City Clerk Rick O’Connor said he expects he could come back to council with draft terms of reference for the sub-committee in the first few months of 2023. Council directed that its domain includes regular staff reporting on how they’ve used their delegated authority when it comes to light rail, reporting by an independent safety commissioner monitoring the Confederation Line and issues related to the public inquiry.

The chairs of the transportation and transit commission would sit on the sub-committee, alongside three other council members.

Sutcliffe told his colleagues the rationale is to have a committee “that has accountability for the light rail projects going forward, to create oversight and to take one step toward rebuilding the public’s trust in the light rail project.”

The motion passed with no objections. It was a different story for the proposal in the governance review to have the transit commission consist only of elected officials, after three terms of civilians sitting and voting alongside council members appointed to the commission.

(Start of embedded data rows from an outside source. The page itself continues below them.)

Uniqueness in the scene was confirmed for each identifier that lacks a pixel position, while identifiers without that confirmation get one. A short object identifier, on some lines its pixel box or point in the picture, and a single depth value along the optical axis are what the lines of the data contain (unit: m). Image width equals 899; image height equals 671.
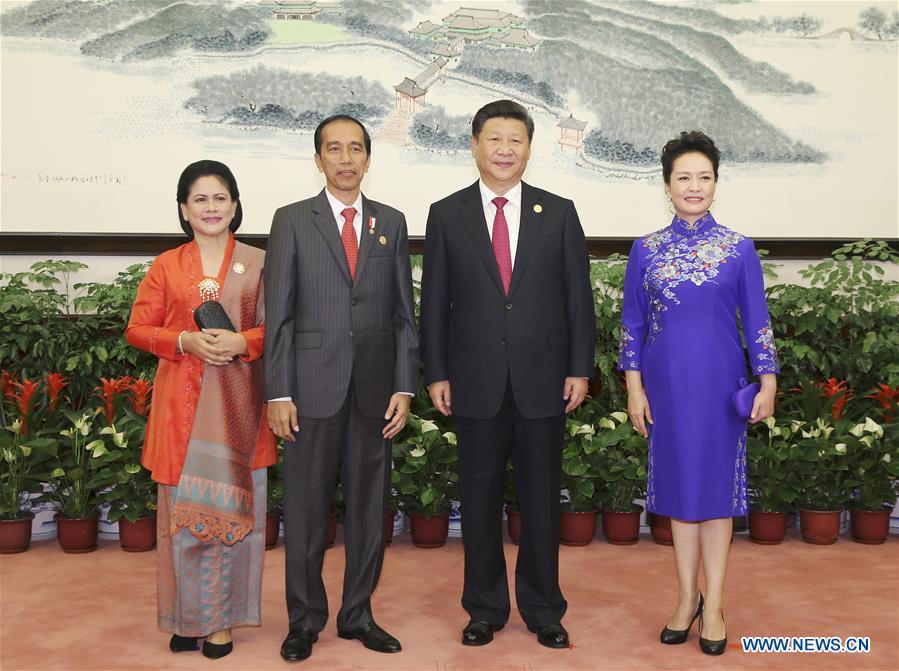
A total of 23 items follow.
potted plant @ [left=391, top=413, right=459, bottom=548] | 3.85
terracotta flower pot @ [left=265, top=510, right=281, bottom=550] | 3.80
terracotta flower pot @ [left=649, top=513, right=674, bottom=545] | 3.89
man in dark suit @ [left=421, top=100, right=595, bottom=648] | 2.69
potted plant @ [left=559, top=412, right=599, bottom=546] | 3.87
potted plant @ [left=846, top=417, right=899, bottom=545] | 3.92
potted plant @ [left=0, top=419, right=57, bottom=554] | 3.69
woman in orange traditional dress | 2.57
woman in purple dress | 2.65
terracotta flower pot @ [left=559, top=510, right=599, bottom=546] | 3.88
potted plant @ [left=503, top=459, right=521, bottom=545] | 3.94
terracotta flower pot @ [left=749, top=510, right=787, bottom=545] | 3.90
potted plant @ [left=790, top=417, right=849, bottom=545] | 3.89
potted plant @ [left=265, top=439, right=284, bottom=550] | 3.82
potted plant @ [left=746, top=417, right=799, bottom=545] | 3.90
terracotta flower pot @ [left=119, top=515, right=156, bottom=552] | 3.71
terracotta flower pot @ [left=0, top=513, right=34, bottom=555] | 3.68
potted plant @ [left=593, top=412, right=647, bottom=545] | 3.90
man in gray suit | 2.61
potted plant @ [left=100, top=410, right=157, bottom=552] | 3.71
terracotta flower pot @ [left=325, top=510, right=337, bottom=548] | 3.82
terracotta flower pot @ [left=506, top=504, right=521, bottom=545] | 3.93
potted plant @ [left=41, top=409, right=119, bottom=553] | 3.71
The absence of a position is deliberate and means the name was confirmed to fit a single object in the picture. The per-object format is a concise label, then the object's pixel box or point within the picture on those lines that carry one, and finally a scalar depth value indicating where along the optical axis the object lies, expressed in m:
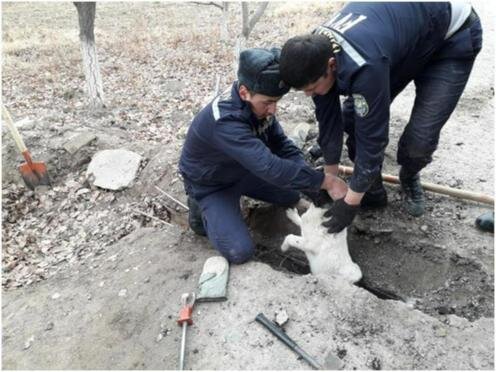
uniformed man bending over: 2.41
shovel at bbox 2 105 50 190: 4.74
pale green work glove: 2.91
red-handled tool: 2.60
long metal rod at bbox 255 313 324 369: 2.48
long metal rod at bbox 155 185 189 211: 4.28
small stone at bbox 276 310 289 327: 2.72
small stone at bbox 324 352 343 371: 2.45
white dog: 3.13
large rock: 4.73
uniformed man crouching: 2.73
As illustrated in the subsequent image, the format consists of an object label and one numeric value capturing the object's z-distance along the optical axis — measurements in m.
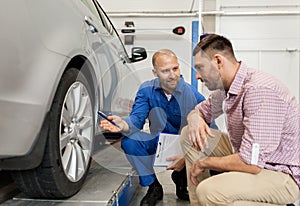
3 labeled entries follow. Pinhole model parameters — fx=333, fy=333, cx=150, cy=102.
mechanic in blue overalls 1.98
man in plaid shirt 1.33
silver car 1.10
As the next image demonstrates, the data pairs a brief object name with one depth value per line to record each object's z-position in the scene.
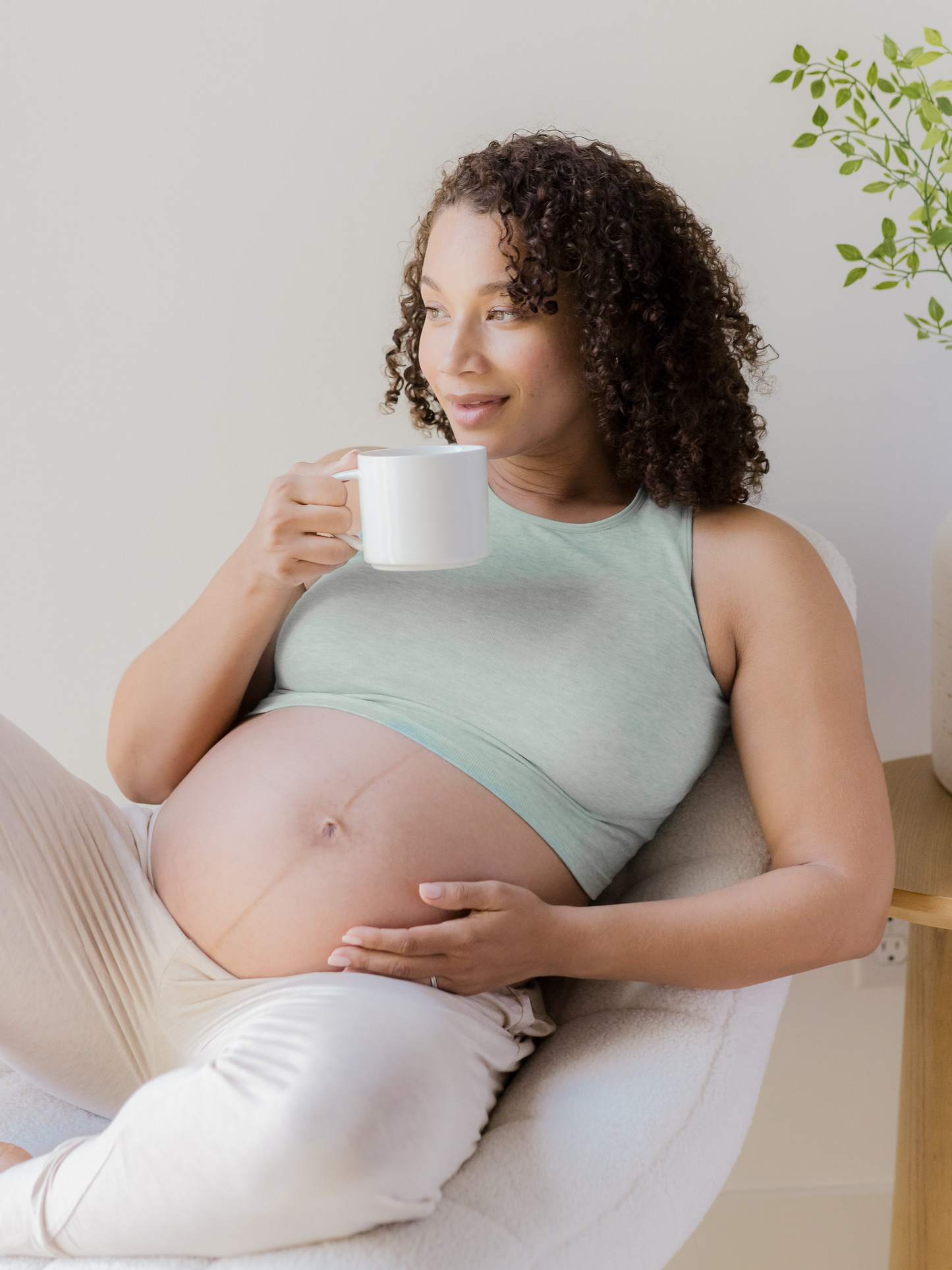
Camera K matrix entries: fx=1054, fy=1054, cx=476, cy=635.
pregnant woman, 0.90
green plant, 1.07
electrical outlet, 1.54
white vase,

Instead, the public members would sit on a transit advisory body, which Sutcliffe has directed staff to get moving on as quickly as possible, reporting back to council on specifics to come no later than the second quarter of next year.

The group is to include at least one Para Transpo user, as well as an active member from an OC Transpo union, and have a membership that is 50 per cent plus one non-male. Kitchissippi Coun. Jeff Leiper also directed staff to look at some kind of role for the advocacy group Ottawa Transit Riders. 

Sutcliffe confirmed with O’Connor that this type of change was something the majority of members of the last council supported.

O’Connor told councillors that when the civilian membership on the commission was set up, staff recommended it based on “successful bodies” such as the built heritage sub-committee, where heritage experts, planners and architects sat alongside elected representatives, who could benefit from their expertise.

The proposal for transit commission had been to do the same thing with engineers and transportation experts, said O’Connor, but what they found was that people retiring from these positions were not putting up their hands to join, and were instead becoming transportation consultants. What they ended up with, said O’Connor, was shifting the model for civilian transit commissioners from experts to transit riders — and the thought now is to put those citizen members on an advisory body instead.

Most councillors ultimately supported this proposal, following a robust debate.

“With respect to governance itself, it’s the officials that are elected to represent the citizens that should play that role,” said Carr.

Somerset Ward Coun. Ariel Troster said she thinks the advisory body is a better choice from an equity perspective, allowing meetings to be held at times that work for families with young children or transit users from low-income backgrounds, as transit commission typically meets during weekdays.

Knoxdale-Merivale Coun. Sean Devine led an unsuccessful attempt to postpone the decision to eliminate citizens from transit commission until later in the term, warning that to do so now would be a blow to public trust at a critical time and create a gap in citizen engagement until the new transit advisory body is stood up.

A majority of councillors ultimately voted down Devine’s motion, with councillors Shawn Menard, Stéphanie Plante, Jessica Bradley, Laine Johnson and Rawlson King voting in favour of Devine’s proposal.